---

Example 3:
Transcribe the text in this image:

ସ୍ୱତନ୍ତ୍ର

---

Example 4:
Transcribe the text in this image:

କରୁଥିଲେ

**Assigned task:** The records above are to be printed out again exactly, without omission.

**Output of the task:**
---

Example 3:
Transcribe the text in this image:

ସ୍ୱତନ୍ତ୍ର

---

Example 4:
Transcribe the text in this image:

କରୁଥିଲେ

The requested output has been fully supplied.